CP/M, und auch später das nahe verwandte MS-DOS, krankten daran, dass sie mehr oder weniger nur um das Dateisystem kümmerten, und nur sehr rudimentär (Charakter I/O) um sonstige Ein/Ausgabegeräte. D.h. sie boten für so etwas wir Grafik keine Abstraktionsschicht (Es gab vom CP/M Hersteller Digital Research Versuche in dieser Richtung mit GSX, aus dem später, das vor allem durch den Atari zu vorübergehender Popularität gelangte GEM entstand).
Aber genug der Retro-Anekdoten. Die Situation heute ist komplett anders, es gibt hinreichende Abstraktions- Schichten für fast alles, sodass nur noch sehr selten direkt auf die Hardware durchgegriffen werden muss.

Webanwendungen auf Basis von HTML5/CSS/EcmaSrcipt sind sogar vom Betriebssystem unabhängig, da der Web Browser eine abstrakte Ablaufumgebung bereitstellt, die überall gleich ist, bzw. deren Spezifika (etwa Bildschirmauflösung/Größe, Touch vs. Maus) abfragbar sind.

Gerry18 schrieb:
Aber ein Programm für Linux, das für x86ger geschrieben ist, läuft dann auch nicht auf einen M1. Es muss angepasst werden. Man ist als Anwender dann darauf angewiesen, dass jemand die Linux Software anpasst. Macht das keiner hat man als Anwender Pech gehabt.
Beim Portieren einer Linux Software auf einen Mac sind die Unterschiede zwischen Linux und MacOS potenziell ein größeres Problem als x86 vs. M1. "Normaler" Anwendungscode lässt sich, solange man das Betriebssystem nicht wechselt, in der Regel durch einfaches neu-compilieren auf eine andere ISA bringen. Wie ich in meinem Artikel bereits geschrieben habe, ist das nichts, was man einem Endanwender zumuten möchte, aber für z.B. einen Linux Distributor ist das kein Problem.
· · ·
§ **ZIEL DER ÜBUNG**:
Schreib aus dem Lesetext über Betriebssysteme die Stelle Wort für Wort ab. Fang bei den Worten „CP/M, und auch“ an und hör nach „durchgegriffen werden muss.“ auf.

§ **VORGEGEBENE DATEN**:
· · ·
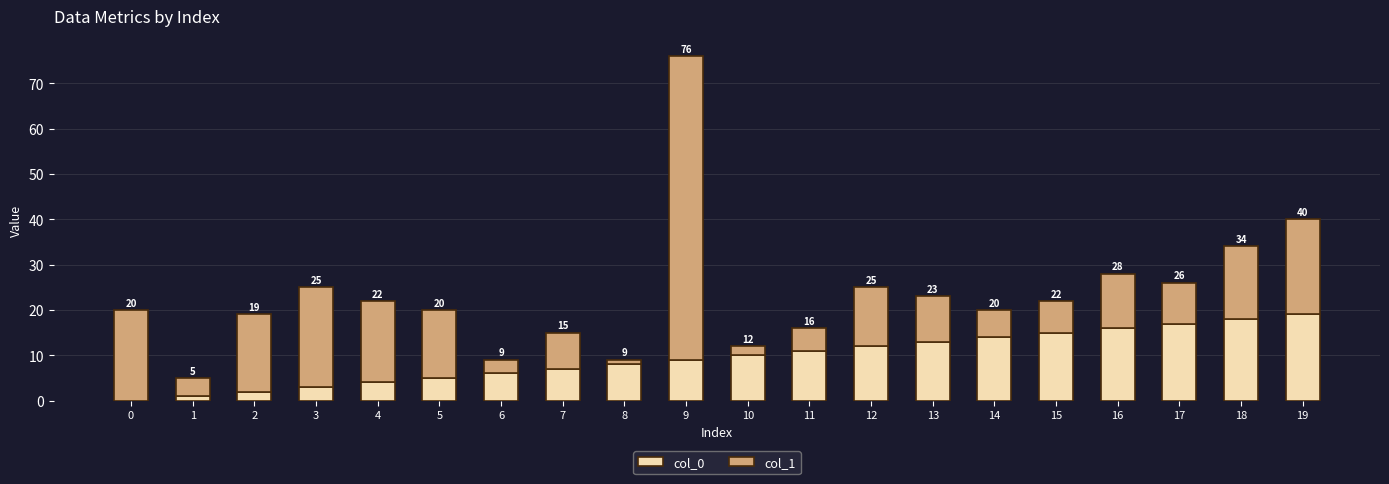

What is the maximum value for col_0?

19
· · ·
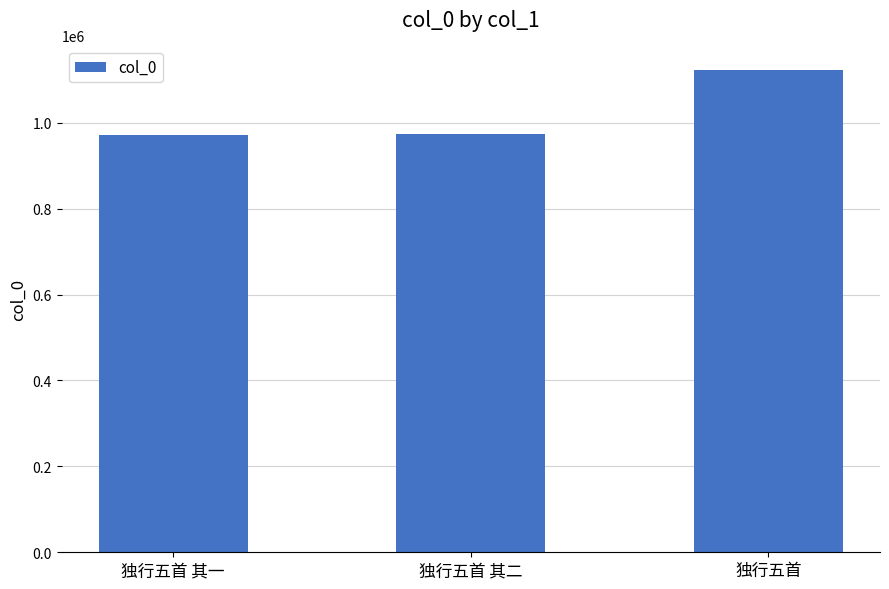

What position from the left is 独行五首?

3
· · ·
§ **DEINE ANTWORT**:
CP/M, und auch später das nahe verwandte MS-DOS, krankten daran, dass sie mehr oder weniger nur um das Dateisystem kümmerten, und nur sehr rudimentär (Charakter I/O) um sonstige Ein/Ausgabegeräte. D.h. sie boten für so etwas wir Grafik keine Abstraktionsschicht (Es gab vom CP/M Hersteller Digital Research Versuche in dieser Richtung mit GSX, aus dem später, das vor allem durch den Atari zu vorübergehender Popularität gelangte GEM entstand).
Aber genug der Retro-Anekdoten. Die Situation heute ist komplett anders, es gibt hinreichende Abstraktions- Schichten für fast alles, sodass nur noch sehr selten direkt auf die Hardware durchgegriffen werden muss.